# System recommendation for farmhouse



## Rodell0107 (11 mo ago)

Hi guys, new to the fourm here. I was hoping I could collect some opinions on deciding what type of heating system to install.

A little back ground on my situation. About 6 months ago my wife and I moved out of the city and into an old 1840s farmhouse in the country side of western NY. Our current heating is a new propane Navient water heater with a monoflow radiant wallboard system. The house is about 2500sqft. Our windows are vinyl but approaching the end of their usable lifecycle (they leak pretty bad). We have blown in wall insulation and R40 over the floor of our entire attic. We have a very large chimney in the center of our house that is in disrepair and will be taken down later this year leaving a large 6x10ft runway through the center our house. (The chimney is closed off). We also have 6 acres of flat land, 3 of which is farmland. Now that you know a little about our house I'll tell you what our goals are and maybe someone can give us some advice.

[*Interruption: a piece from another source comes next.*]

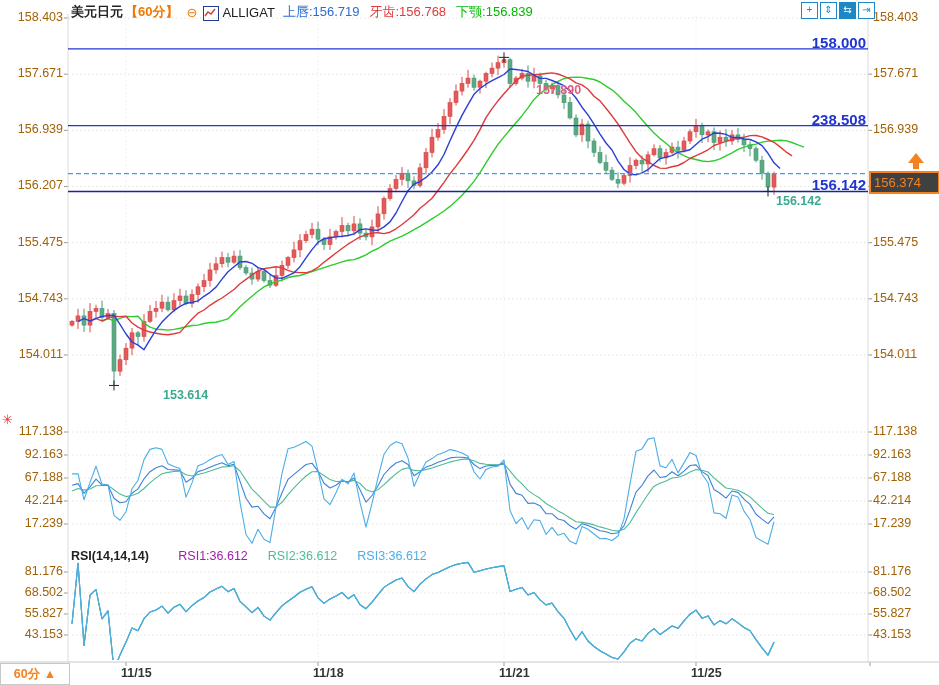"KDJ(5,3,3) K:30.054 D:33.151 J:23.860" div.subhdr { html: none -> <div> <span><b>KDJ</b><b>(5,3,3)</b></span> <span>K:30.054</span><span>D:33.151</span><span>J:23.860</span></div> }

Now for the fun part (prepare yourself) our monthly bills have been between 700-950/month! This reliance on propane has been a major headache. I'm sure I'm not the only one feeling this pressure right now since all gas is inflated.

So I'm faced with a few options and I was hoping someone could weigh in.

Aside from improving overall efficiency which is probably another topic all together, I am looking for heating system recommendations that can be efficient/cheap to run. Of those I'm currently considering are geothermal, mini splits, solar with mini splits, but I'm just not really sure. Geo would be about 350-400 a month for 12 years which is still cheaper than propane and they have some great loan options. Any help is appreciated.

Rob-


----------